_Work to be completed_
List each line of the data in which the string "stamdata" appears.
*** Opening Available data ***
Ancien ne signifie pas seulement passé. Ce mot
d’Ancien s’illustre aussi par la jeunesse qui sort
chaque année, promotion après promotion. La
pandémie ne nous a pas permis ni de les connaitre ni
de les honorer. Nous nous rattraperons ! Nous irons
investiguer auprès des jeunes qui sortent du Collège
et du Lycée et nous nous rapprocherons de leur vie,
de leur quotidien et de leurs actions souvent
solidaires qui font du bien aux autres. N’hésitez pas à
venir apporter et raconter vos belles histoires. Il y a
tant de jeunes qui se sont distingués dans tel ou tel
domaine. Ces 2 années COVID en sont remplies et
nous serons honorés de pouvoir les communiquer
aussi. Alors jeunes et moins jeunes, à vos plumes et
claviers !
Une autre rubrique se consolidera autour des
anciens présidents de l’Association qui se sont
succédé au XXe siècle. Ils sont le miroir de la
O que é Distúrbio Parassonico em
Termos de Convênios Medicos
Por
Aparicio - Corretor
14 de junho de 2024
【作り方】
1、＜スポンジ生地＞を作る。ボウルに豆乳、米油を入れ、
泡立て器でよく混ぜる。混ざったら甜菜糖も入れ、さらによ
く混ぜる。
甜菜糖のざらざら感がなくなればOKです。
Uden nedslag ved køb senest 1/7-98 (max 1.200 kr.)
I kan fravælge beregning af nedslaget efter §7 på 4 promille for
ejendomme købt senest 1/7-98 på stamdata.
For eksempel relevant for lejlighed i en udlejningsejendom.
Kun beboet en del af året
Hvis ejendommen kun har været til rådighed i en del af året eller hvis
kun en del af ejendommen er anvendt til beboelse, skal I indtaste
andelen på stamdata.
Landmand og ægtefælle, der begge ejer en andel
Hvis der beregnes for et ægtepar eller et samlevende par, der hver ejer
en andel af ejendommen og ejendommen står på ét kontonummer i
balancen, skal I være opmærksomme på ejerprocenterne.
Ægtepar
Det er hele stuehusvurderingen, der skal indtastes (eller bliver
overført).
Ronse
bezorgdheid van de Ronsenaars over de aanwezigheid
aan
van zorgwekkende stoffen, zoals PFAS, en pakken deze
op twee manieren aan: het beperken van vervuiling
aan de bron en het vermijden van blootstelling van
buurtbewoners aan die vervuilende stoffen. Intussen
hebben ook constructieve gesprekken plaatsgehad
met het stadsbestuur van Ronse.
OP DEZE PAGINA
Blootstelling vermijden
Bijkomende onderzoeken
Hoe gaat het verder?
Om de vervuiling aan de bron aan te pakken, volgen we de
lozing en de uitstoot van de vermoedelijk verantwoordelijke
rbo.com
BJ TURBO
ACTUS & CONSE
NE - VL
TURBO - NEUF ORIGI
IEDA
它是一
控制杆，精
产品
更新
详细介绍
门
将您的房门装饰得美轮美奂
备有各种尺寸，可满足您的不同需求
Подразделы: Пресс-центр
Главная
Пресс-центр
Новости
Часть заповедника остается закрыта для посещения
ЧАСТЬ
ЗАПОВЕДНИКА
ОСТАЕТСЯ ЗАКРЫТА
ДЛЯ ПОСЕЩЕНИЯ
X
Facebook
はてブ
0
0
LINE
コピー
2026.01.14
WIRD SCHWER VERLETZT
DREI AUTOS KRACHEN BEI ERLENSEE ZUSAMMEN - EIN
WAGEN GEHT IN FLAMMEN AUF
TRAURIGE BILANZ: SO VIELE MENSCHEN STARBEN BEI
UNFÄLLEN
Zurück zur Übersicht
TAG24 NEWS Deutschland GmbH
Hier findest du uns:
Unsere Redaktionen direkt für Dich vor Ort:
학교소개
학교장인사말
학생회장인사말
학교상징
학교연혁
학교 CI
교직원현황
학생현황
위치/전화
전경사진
*** Closing Available data ***
_Solution for this exercise_
ejendomme købt senest 1/7-98 på stamdata.
andelen på stamdata.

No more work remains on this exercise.